Saved data entries
# # # # #
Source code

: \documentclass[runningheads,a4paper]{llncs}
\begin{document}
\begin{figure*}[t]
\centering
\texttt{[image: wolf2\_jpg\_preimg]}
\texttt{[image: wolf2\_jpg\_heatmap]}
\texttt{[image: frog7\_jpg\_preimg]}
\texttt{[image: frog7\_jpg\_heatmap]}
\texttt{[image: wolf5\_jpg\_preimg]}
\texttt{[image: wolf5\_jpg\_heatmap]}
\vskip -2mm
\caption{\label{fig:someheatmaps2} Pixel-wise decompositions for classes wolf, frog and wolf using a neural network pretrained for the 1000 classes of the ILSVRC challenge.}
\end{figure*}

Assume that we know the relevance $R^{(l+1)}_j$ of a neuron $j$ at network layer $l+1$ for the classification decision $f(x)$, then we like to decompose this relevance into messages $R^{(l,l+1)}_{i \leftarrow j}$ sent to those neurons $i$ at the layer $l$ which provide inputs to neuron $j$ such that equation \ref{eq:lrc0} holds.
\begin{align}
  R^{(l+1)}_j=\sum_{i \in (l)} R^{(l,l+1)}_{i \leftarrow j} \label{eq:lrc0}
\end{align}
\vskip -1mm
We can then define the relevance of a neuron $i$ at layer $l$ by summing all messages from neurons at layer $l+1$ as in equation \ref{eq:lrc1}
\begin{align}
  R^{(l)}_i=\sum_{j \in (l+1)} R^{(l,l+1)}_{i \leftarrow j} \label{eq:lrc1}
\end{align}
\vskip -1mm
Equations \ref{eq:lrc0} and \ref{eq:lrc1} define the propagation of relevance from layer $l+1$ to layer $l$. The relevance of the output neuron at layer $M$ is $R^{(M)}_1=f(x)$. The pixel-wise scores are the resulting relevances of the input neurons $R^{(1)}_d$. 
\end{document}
# # # # #
WHAT YOU SHOULD DO
Your task is to retype, exactly and only, the lines from the one with "We can then" through the final line above.

RESPONSE AREA
We can then define the relevance of a neuron $i$ at layer $l$ by summing all messages from neurons at layer $l+1$ as in equation \ref{eq:lrc1}
\begin{align}
  R^{(l)}_i=\sum_{j \in (l+1)} R^{(l,l+1)}_{i \leftarrow j} \label{eq:lrc1}
\end{align}
\vskip -1mm
Equations \ref{eq:lrc0} and \ref{eq:lrc1} define the propagation of relevance from layer $l+1$ to layer $l$. The relevance of the output neuron at layer $M$ is $R^{(M)}_1=f(x)$. The pixel-wise scores are the resulting relevances of the input neurons $R^{(1)}_d$. 
\end{document}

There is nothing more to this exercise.